Yeah, I did that once. Now I use a checklist. My current one has eight items. It’s not tax time until everything is checked off. If I get a new client this year (please!), I’ll add their 1099 to the list.
Hitting the road
Here’s another dumb thing I’ve done. Twice. I’ve forgotten to pay the rent before going out of town. Dumb, dumb, dumb. Now, in the same place I keep my standard packing list, I have a list of things I might be forgetting to do before I leave on a trip: change money, pay the rent, file away credit cards (and noodle shop loyalty cards) I don’t need to carry in my wallet, check where the no-fee ATMs are at my destination, buy international data units for my phone.
Credit, debit, and direct deposit
Ever gotten the call of shame from the cable company informing you that your card was declined and (strongly implied) you are some kind of deadbeat? All you did was activate that shiny new card the bank sent you, with the new expiration date, and the new three-digit code, and, oh crap.
Guess how you solve this problem? Magic! Okay, a checklist. I keep a list of every place my credit card, debit card, and bank account information (for direct deposit) is on file. When I get a new card, I work down the list.

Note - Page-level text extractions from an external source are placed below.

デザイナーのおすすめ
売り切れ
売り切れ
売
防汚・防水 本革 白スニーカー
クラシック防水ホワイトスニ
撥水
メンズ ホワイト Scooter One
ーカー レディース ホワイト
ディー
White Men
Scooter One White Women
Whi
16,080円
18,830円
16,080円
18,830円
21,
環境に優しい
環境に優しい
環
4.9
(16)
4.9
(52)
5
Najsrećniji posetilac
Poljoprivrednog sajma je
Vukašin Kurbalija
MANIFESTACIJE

Almost all of it can be done online.
Similarly, I have a change of address list for when we move, so they don’t send my 1099s to the wrong place.
You would never just totally forget to pay your water bill and get slapped with a late fee, so I’m not even going to mention it.
The annual report
Every year, after we do our taxes, I like to go through a short checklist that asks questions like:
• Are we meeting our retirement savings goals?

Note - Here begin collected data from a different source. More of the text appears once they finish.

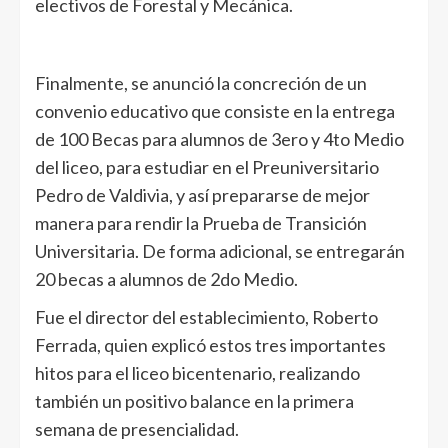
electivos de Forestal y Mecánica.
Finalmente, se anunció la concreción de un
convenio educativo que consiste en la entrega
de 100 Becas para alumnos de 3ero y 4to Medio
del liceo, para estudiar en el Preuniversitario
Pedro de Valdivia, y así prepararse de mejor
manera para rendir la Prueba de Transición
Universitaria. De forma adicional, se entregarán
20 becas a alumnos de 2do Medio.
Fue el director del establecimiento, Roberto
Ferrada, quien explicó estos tres importantes
hitos para el liceo bicentenario, realizando
también un positivo balance en la primera
semana de presencialidad.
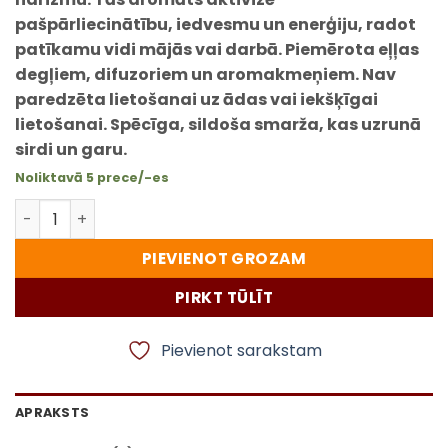
pašpārliecinātību, iedvesmu un enerģiju, radot
patīkamu vidi mājās vai darbā. Piemērota eļļas
degļiem, difuzoriem un aromakmeņiem.
Nav
paredzēta lietošanai uz ādas vai iekšķīgai
lietošanai.
Spēcīga, sildoša smarža, kas uzrunā
sirdi un garu.
Noliktavā 5 prece/-es
LAUVA - Zodiaka aromātiskā eļļa 10ml daudzums
PIEVIENOT GROZAM
PIRKT TŪLĪT
Pievienot sarakstam
APRAKSTS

• Do we need to make any changes to our health insurance during open enrollment?
• What vacations are we planning to take in the next year, and how much will they cost?
• Are there any major household purchases we’d like to make in the next year? (Is any furniture wearing out, for example?)
Where do you keep your checklists?
A checklist is no good if it isn’t there when you need it. I’m online most of the time, so that’s where I keep my checklists.
I use a service called Backpack. With Backpack, I can make as many lists as I want, check items off, rearrange items, email myself a list, and share lists with family and friends. It’s like Mint for everything else in my life besides bank accounts and budgeting. There’s a free version that might well have plenty of capacity for your checklists.
You are smart, but…
Throughout The Checklist Manifesto, Gawande uses the word “stupid.” Yes, it is stupid that we have to use a checklist to remember to pack socks for our trip or wash our hands before sticking a tube into a patient’s neck. A checklist reminds us to do simple things we probably wouldn’t have forgotten anyway. It requires us to admit that there’s a bit of the absent-minded professor in each of us.
But checklists work. They help us do the important but boring stuff so our brain can concentrate on more interesting things, like inventing flubber.
I can live with being Fred MacMurray. Can you? I’d like to hear your financial checklist ideas in the comments.